[13 : En arpentant les chemins]

Sorcière des villes égarées sur les sentiers boisés, elle s’enivrait des parfums d’épineux lourds, des résines chauffant au soleil d’un printemps finissant. Lézards, papillons multicolores et libellules réalisaient leurs ballets sans même s’écarter d’elle. Ses pas réguliers la menaient en des lieux inconnus – quand bien même balisés – où elle découvrait des paysages familiers mais pourtant jamais perçus ainsi. Le souffle court, elle laissait ses pensées s’égarer et rebondir, comme ces insectes fous pris dans les brises intermittentes. Vidange des tâches de fond, méditation lente et purge des sentiments parasites. Elle écoutait, le cœur grand ouvert. Les signes étaient bien là, jusqu’au crapaud mort et sec. Il avait fallu cela, et les pieds ensanglantés, pour qu’enfin le processus arrive à son terme. Titubante, elle avait été à l’affût de ces lieux secrets : pierres levées et bancs des anciens. Ils se méritaient pour qui n’était pas dans le Secret. Le hasard la conduit en d’autres terres, une fois le silence mental revenu. C’est l’esprit frais et le cœur léger qu’elle entreprit les derniers mètres, sensible aux rires des anciens qui résonnaient dans le village, encore emplie des chaleurs naissantes, riches de ses murmures et des souffles partagés en chemin avec chevaux et chiens.
La lumière dorée et bientôt plombante se faisait traîtresse car accompagnée d’une brise douce. Mais qu’importe, elle était de retour, vivante. Les douleurs ci et là lui rappelaient combien la communion avec Dame Nature devait s’entretenir. Gorgée de ses beautés, soûle de senteurs, les yeux repus de paysages magnifiques, les oreilles encore pleines des chants des oiseaux et des bruits furtifs de petits animaux dérangés alors même qu’ils n’avaient pas été repérés, elle savourait cette Paix intérieure. Oh ! Non elle ne durerait pas, les rêves reviendraient, les images s’imposeraient quoi qu’elle fasse, les bourdonnements se feraient si forts qu’elle n’entendrait plus qu’eux sans pour autant discerner leurs sens – ou sangloterait dans ses draps après qu’ils soient devenus audibles et compréhensibles. Mais pour l’heure le calme régnait, elle se sentait forte, femme, louve, ancrée. Et savourait ces trop rares instants, dont la valeur dépassait l’imaginable.
Tangibles, ces minutes fragiles s’approchaient du Bonheur, celui dont la simplicité dépouillée de tout artifice touchait à la grâce.
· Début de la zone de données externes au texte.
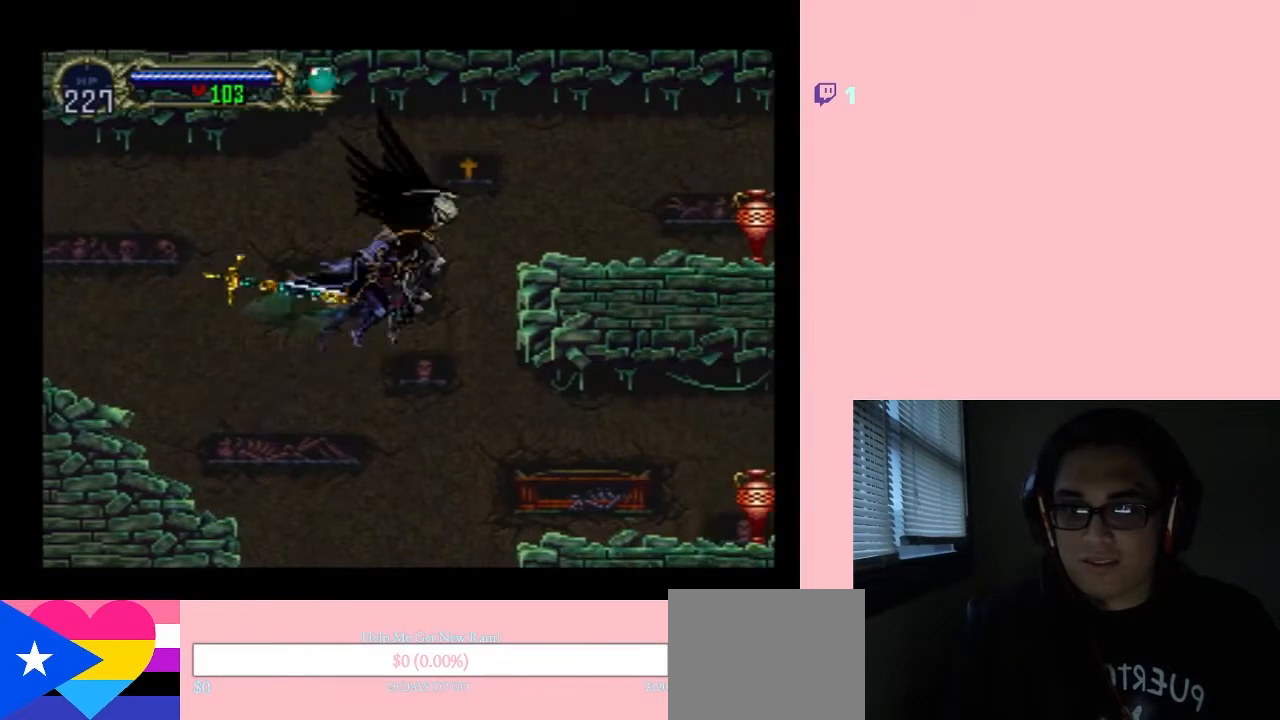
{"buttons": ["DPAD_RIGHT"], "left_stick": "center", "right_stick": "center", "events": [[483, "B", "up"]]}
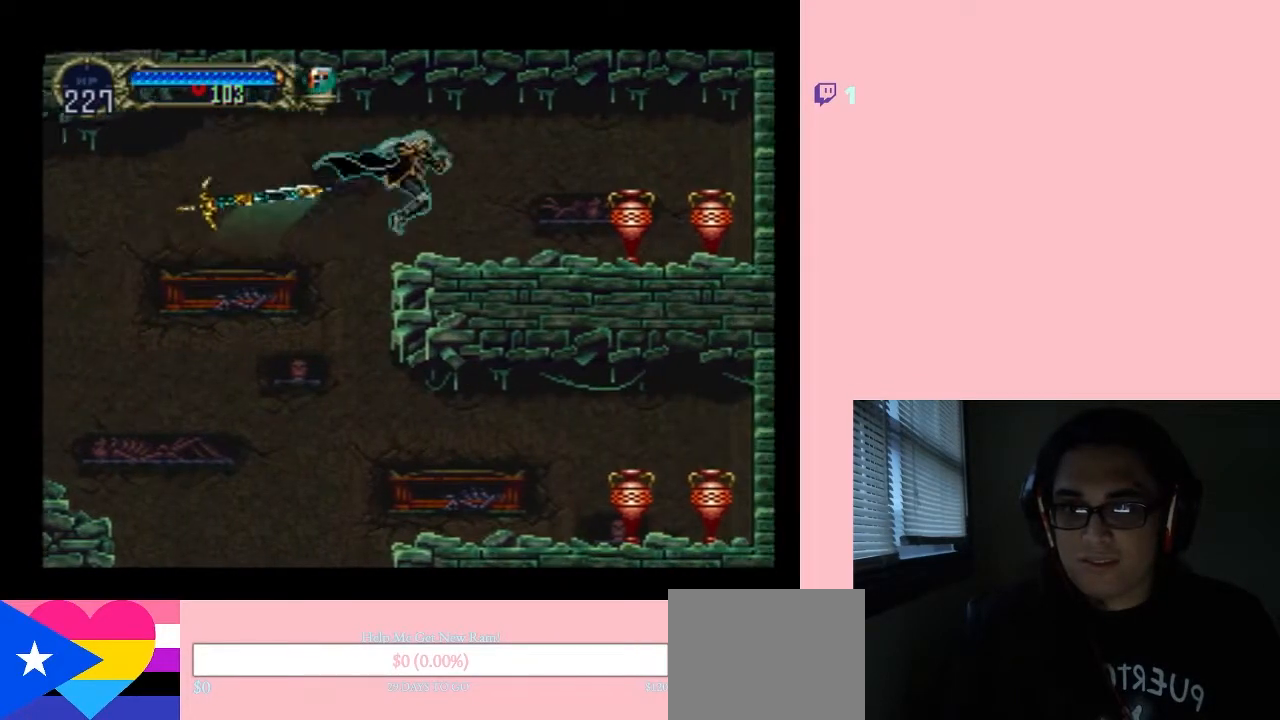
{"buttons": ["DPAD_RIGHT"], "left_stick": "center", "right_stick": "center", "events": []}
Refuge, réconfort et salvation. La solitude, lorsque recherchée et vécue en pleine conscience, lui permettait de ne pas sombrer dans la folie.
Nécessité, tant les signes s’amoncelaient, les temps semblaient s’accélérer et elle sentait les prémices arriver à leur terme. Le basculement arrivait, implacable. Elle l’attendait, confiante. Inéluctable, à quoi bon résister ?
Sans peur donc, mais avec une énergie drainée sans qu’elle n’arrive à réfréner les fuites. Sachant qu’elle en serait témoin, épargnée même si elle devait se trouver dans l’œil du cyclone. Honnête toutefois : la violence qui se déploierait ne pouvait laisser quiconque insensible. Les étapes qui jalonnaient la venue de cette échéance étaient encore nombreuses certes, mais ces derniers mois tant de choses pouvaient émerger en si peu de jours qu’elle avait revu ses affirmations. Au début persuadée qu’elle ne verrait pas la transition de son vivant, elle avait révisé son jugement. Avec révérence, sans s’en réjouir ou s’en affoler : ainsi en serait-il. Voilà tout.